#### [DATA PROVIDED]
-=-=-

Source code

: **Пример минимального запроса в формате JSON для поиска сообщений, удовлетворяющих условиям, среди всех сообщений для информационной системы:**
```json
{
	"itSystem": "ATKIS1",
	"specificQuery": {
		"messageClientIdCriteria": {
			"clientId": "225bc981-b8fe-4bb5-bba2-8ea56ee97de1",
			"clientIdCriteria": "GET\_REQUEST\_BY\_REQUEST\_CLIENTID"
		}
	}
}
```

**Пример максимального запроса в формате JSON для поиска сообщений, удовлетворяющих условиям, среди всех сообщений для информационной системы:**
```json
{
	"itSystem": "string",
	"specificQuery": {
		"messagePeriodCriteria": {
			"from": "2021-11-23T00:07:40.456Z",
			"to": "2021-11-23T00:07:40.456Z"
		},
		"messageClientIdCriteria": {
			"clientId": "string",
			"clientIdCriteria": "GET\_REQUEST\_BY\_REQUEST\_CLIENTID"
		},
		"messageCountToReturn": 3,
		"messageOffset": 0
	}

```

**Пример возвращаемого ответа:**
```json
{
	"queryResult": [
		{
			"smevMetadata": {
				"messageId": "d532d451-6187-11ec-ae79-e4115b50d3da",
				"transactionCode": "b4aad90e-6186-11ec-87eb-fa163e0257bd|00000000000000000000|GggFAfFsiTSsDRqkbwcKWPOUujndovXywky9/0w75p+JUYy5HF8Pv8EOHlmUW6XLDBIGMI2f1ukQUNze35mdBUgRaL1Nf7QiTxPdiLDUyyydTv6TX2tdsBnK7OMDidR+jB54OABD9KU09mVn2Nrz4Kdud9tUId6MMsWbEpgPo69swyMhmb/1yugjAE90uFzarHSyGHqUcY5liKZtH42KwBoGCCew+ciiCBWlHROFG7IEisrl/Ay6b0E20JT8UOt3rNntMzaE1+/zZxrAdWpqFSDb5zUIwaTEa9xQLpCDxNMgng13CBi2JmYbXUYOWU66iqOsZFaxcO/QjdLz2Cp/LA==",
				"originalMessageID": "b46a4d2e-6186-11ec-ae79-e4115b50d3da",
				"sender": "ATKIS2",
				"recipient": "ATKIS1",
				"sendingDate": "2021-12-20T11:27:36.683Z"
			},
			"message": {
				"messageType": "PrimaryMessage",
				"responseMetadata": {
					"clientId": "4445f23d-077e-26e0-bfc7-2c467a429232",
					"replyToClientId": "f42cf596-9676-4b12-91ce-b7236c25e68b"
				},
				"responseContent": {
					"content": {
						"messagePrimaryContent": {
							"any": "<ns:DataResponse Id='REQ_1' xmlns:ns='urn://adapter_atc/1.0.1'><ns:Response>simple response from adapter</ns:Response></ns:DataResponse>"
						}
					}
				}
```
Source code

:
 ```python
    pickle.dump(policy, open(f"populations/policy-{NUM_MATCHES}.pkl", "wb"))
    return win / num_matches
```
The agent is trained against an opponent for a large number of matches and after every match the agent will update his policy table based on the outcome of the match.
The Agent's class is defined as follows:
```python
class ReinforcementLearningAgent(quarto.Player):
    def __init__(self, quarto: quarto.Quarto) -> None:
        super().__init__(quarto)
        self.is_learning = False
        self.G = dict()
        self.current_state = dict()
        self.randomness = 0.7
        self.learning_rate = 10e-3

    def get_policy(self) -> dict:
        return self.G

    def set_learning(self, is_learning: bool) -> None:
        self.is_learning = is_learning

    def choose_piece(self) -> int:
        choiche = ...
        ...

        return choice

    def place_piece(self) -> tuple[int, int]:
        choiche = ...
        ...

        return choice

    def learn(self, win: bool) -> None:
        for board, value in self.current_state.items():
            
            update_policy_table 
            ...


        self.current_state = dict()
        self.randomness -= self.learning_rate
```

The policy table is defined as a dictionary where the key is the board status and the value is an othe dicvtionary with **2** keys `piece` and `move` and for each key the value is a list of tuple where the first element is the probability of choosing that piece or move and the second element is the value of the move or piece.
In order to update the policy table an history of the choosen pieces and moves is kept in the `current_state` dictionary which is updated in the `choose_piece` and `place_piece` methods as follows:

-=-=-

Please copy the whole of the material exactly as written.

Source code

: **Пример минимального запроса в формате JSON для поиска сообщений, удовлетворяющих условиям, среди всех сообщений для информационной системы:**
```json
{
	"itSystem": "ATKIS1",
	"specificQuery": {
		"messageClientIdCriteria": {
			"clientId": "225bc981-b8fe-4bb5-bba2-8ea56ee97de1",
			"clientIdCriteria": "GET\_REQUEST\_BY\_REQUEST\_CLIENTID"
		}
	}
}
```

**Пример максимального запроса в формате JSON для поиска сообщений, удовлетворяющих условиям, среди всех сообщений для информационной системы:**
```json
{
	"itSystem": "string",
	"specificQuery": {
		"messagePeriodCriteria": {
			"from": "2021-11-23T00:07:40.456Z",
			"to": "2021-11-23T00:07:40.456Z"
		},
		"messageClientIdCriteria": {
			"clientId": "string",
			"clientIdCriteria": "GET\_REQUEST\_BY\_REQUEST\_CLIENTID"
		},
		"messageCountToReturn": 3,
		"messageOffset": 0
	}

```

**Пример возвращаемого ответа:**
```json
{
	"queryResult": [
		{
			"smevMetadata": {
				"messageId": "d532d451-6187-11ec-ae79-e4115b50d3da",
				"transactionCode": "b4aad90e-6186-11ec-87eb-fa163e0257bd|00000000000000000000|GggFAfFsiTSsDRqkbwcKWPOUujndovXywky9/0w75p+JUYy5HF8Pv8EOHlmUW6XLDBIGMI2f1ukQUNze35mdBUgRaL1Nf7QiTxPdiLDUyyydTv6TX2tdsBnK7OMDidR+jB54OABD9KU09mVn2Nrz4Kdud9tUId6MMsWbEpgPo69swyMhmb/1yugjAE90uFzarHSyGHqUcY5liKZtH42KwBoGCCew+ciiCBWlHROFG7IEisrl/Ay6b0E20JT8UOt3rNntMzaE1+/zZxrAdWpqFSDb5zUIwaTEa9xQLpCDxNMgng13CBi2JmYbXUYOWU66iqOsZFaxcO/QjdLz2Cp/LA==",
				"originalMessageID": "b46a4d2e-6186-11ec-ae79-e4115b50d3da",
				"sender": "ATKIS2",
				"recipient": "ATKIS1",
				"sendingDate": "2021-12-20T11:27:36.683Z"
			},
			"message": {
				"messageType": "PrimaryMessage",
				"responseMetadata": {
					"clientId": "4445f23d-077e-26e0-bfc7-2c467a429232",
					"replyToClientId": "f42cf596-9676-4b12-91ce-b7236c25e68b"
				},
				"responseContent": {
					"content": {
						"messagePrimaryContent": {
							"any": "<ns:DataResponse Id='REQ_1' xmlns:ns='urn://adapter_atc/1.0.1'><ns:Response>simple response from adapter</ns:Response></ns:DataResponse>"
						}
					}
				}
```
Source code

:
 ```python
    pickle.dump(policy, open(f"populations/policy-{NUM_MATCHES}.pkl", "wb"))
    return win / num_matches
```
The agent is trained against an opponent for a large number of matches and after every match the agent will update his policy table based on the outcome of the match.
The Agent's class is defined as follows:
```python
class ReinforcementLearningAgent(quarto.Player):
    def __init__(self, quarto: quarto.Quarto) -> None:
        super().__init__(quarto)
        self.is_learning = False
        self.G = dict()
        self.current_state = dict()
        self.randomness = 0.7
        self.learning_rate = 10e-3

    def get_policy(self) -> dict:
        return self.G

    def set_learning(self, is_learning: bool) -> None:
        self.is_learning = is_learning

    def choose_piece(self) -> int:
        choiche = ...
        ...

        return choice

    def place_piece(self) -> tuple[int, int]:
        choiche = ...
        ...

        return choice

    def learn(self, win: bool) -> None:
        for board, value in self.current_state.items():
            
            update_policy_table 
            ...


        self.current_state = dict()
        self.randomness -= self.learning_rate
```

The policy table is defined as a dictionary where the key is the board status and the value is an othe dicvtionary with **2** keys `piece` and `move` and for each key the value is a list of tuple where the first element is the probability of choosing that piece or move and the second element is the value of the move or piece.
In order to update the policy table an history of the choosen pieces and moves is kept in the `current_state` dictionary which is updated in the `choose_piece` and `place_piece` methods as follows:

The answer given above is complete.